Il tempo sembra davvero finito e Rebrab è ormai alla prova dei fatti. A poco sono servite le rassicurazioni fornite a mezzo stampa di pochi giorni fa. Rebrab ha ridotto le prospettive di occupazione in siderurgia, passando da 1.480 dipendenti a 750-1000, proponendosi di impiegare nel giro di tre anni altre 2.000 persone nell’industria agroalimentare e 350-450 nella logistica portuale.

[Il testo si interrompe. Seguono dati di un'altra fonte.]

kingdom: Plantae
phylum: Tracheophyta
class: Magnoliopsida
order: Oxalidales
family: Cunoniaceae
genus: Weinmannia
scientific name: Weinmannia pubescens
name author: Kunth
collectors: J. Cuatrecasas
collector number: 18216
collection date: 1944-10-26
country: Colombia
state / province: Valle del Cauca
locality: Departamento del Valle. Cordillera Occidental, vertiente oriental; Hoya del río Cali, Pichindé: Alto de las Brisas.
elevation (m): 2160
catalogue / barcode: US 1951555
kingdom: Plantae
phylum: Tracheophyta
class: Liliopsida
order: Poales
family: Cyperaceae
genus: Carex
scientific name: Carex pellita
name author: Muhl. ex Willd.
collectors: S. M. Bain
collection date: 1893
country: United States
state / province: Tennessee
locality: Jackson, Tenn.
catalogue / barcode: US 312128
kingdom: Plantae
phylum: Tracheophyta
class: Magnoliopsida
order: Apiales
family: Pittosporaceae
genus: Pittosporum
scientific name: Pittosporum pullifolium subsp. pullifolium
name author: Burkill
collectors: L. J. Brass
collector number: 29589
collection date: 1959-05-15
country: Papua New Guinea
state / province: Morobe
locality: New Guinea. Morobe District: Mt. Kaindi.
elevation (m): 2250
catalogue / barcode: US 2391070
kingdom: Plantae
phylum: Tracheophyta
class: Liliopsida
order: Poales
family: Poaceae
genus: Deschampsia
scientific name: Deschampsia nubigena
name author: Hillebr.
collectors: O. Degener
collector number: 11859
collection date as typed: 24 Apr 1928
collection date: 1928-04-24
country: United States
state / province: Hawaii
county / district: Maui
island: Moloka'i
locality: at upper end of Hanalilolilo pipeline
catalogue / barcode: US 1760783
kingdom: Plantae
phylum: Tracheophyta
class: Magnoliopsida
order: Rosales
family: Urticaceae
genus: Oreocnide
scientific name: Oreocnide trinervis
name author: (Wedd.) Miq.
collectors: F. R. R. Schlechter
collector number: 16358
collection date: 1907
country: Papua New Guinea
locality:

Propositi che in realtà hanno lasciato molte perplessità, non solo perché non rispettano gli accordi precedenti, ma soprattutto per le coperture finanziarie ritenute ancora generiche dai sindacati.
La continuità produttiva resta tuttavia il problema più urgente da risolvere: è legata ad essa infatti la possibilità di mantenere in piedi i contratti di solidarietà con i quali Aferpi ha assorbito la totalità degli ex lavoratori Lucchini (2.156 al netto dei pensionamenti). Si aggiunge poi il rischio che Aferpi, a causa dell’andamento discontinuo delle produzioni, perda quote di mercato che in futuro potrebbe recuperare con estrema difficoltà. Inoltre a luglio scadrà l’impegno, previsto dalla Prodi bis e sottoscritto dai nuovi proprietari degli asset ex Lucchini, di proseguire per almeno un biennio le attività imprenditoriali, mantenendo la produzione e soprattutto l'occupazione.
Spunta però un piano B che molti consideravano impossibile, ma di cui da qualche giorno si è cominciato a ventilare la possibilità. Nel caso di inadempienza dei propri impegni da parte di Rebrab, potrebbe intervenire la Cassa depositi e prestiti, così come sta avvenendo all’Ilva di Taranto. In caso di default dell’acquirente per il mancato finanziamento del piano da parte degli azionisti, la procedura Lucchini dovrebbe attivare le garanzie previste dal contratto, con «l’escussione del pegno sulle azioni», che passerebbero quindi alla procedura Lucchini, ancora titolare di una quota.
In questo modo nel capitale di Aferpi entrerebbe la procedura: lo Stato, con Cassa depositi e prestiti, potrebbe così inserirsi nella holding siderurgica in modo corretto dal punto di vista delle regole europee. A quel punto inizierebbe la ricerca di un partner industriale. Il nome più probabile, visto che già nei mesi scorsi se ne è parlato come di un possibile socio di Rebrab, è quello di Sajjan Jindal, battuto nella gara per la Lucchini proprio da Cevital, di cui poi è diventato fornitore per gli impianti piombinesi.
In realtà l’ipotesi, che in fondo è quella che i sindacati caldeggiano da prima dello spegnimento dell’altoforno, porterebbe a un progetto ancora più ambizioso coinvolgendo non solo Jindal, ma anche la nuova Ilva di Taranto che si appresta a prendere forma. Solo ipotesi, che però stanno cominciando a prendere campo. Rebrab, non appena sarà convocato al minstero, dovrà dichiarare con i fatti le proprie intenzioni, convincendo il governo. Che altrimenti potrebbe trovare altrove.